• _What this task involves_
Reproduce all of the material below line for line, keeping every word, number, and symbol unchanged.

Page text data extracted
- - -

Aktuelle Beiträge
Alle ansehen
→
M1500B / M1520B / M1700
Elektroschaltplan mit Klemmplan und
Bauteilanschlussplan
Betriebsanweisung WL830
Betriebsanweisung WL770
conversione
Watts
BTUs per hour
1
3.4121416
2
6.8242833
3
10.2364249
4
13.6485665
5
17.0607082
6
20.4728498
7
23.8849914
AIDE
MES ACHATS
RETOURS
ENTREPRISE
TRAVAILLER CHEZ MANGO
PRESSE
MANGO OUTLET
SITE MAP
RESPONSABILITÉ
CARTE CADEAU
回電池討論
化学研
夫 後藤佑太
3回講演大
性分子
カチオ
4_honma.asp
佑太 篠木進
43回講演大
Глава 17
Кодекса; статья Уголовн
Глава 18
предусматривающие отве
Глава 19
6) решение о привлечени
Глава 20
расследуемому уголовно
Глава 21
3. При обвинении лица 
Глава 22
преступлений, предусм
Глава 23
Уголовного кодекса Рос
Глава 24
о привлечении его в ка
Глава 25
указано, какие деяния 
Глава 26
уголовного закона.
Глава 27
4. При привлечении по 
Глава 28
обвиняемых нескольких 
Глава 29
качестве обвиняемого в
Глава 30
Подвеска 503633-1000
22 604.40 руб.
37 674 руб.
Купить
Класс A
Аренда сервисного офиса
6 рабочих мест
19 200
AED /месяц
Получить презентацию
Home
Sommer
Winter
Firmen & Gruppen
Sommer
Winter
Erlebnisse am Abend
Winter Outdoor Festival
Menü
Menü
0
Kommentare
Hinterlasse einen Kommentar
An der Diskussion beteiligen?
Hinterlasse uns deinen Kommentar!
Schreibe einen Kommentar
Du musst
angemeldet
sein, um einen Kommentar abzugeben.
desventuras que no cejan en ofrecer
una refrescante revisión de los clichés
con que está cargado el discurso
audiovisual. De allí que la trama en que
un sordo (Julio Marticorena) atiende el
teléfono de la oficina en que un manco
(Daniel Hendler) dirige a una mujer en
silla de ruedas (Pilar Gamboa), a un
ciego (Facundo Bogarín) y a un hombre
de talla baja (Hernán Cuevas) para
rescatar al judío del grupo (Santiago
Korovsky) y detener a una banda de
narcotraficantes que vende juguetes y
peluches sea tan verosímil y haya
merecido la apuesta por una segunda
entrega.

- - -

• _Solution to the exercise_
Aktuelle Beiträge
Alle ansehen
→
M1500B / M1520B / M1700
Elektroschaltplan mit Klemmplan und
Bauteilanschlussplan
Betriebsanweisung WL830
Betriebsanweisung WL770
conversione
Watts
BTUs per hour
1
3.4121416
2
6.8242833
3
10.2364249
4
13.6485665
5
17.0607082
6
20.4728498
7
23.8849914
AIDE
MES ACHATS
RETOURS
ENTREPRISE
TRAVAILLER CHEZ MANGO
PRESSE
MANGO OUTLET
SITE MAP
RESPONSABILITÉ
CARTE CADEAU
回電池討論
化学研
夫 後藤佑太
3回講演大
性分子
カチオ
4_honma.asp
佑太 篠木進
43回講演大
Глава 17
Кодекса; статья Уголовн
Глава 18
предусматривающие отве
Глава 19
6) решение о привлечени
Глава 20
расследуемому уголовно
Глава 21
3. При обвинении лица 
Глава 22
преступлений, предусм
Глава 23
Уголовного кодекса Рос
Глава 24
о привлечении его в ка
Глава 25
указано, какие деяния 
Глава 26
уголовного закона.
Глава 27
4. При привлечении по 
Глава 28
обвиняемых нескольких 
Глава 29
качестве обвиняемого в
Глава 30
Подвеска 503633-1000
22 604.40 руб.
37 674 руб.
Купить
Класс A
Аренда сервисного офиса
6 рабочих мест
19 200
AED /месяц
Получить презентацию
Home
Sommer
Winter
Firmen & Gruppen
Sommer
Winter
Erlebnisse am Abend
Winter Outdoor Festival
Menü
Menü
0
Kommentare
Hinterlasse einen Kommentar
An der Diskussion beteiligen?
Hinterlasse uns deinen Kommentar!
Schreibe einen Kommentar
Du musst
angemeldet
sein, um einen Kommentar abzugeben.
desventuras que no cejan en ofrecer
una refrescante revisión de los clichés
con que está cargado el discurso
audiovisual. De allí que la trama en que
un sordo (Julio Marticorena) atiende el
teléfono de la oficina en que un manco
(Daniel Hendler) dirige a una mujer en
silla de ruedas (Pilar Gamboa), a un
ciego (Facundo Bogarín) y a un hombre
de talla baja (Hernán Cuevas) para
rescatar al judío del grupo (Santiago
Korovsky) y detener a una banda de
narcotraficantes que vende juguetes y
peluches sea tan verosímil y haya
merecido la apuesta por una segunda
entrega.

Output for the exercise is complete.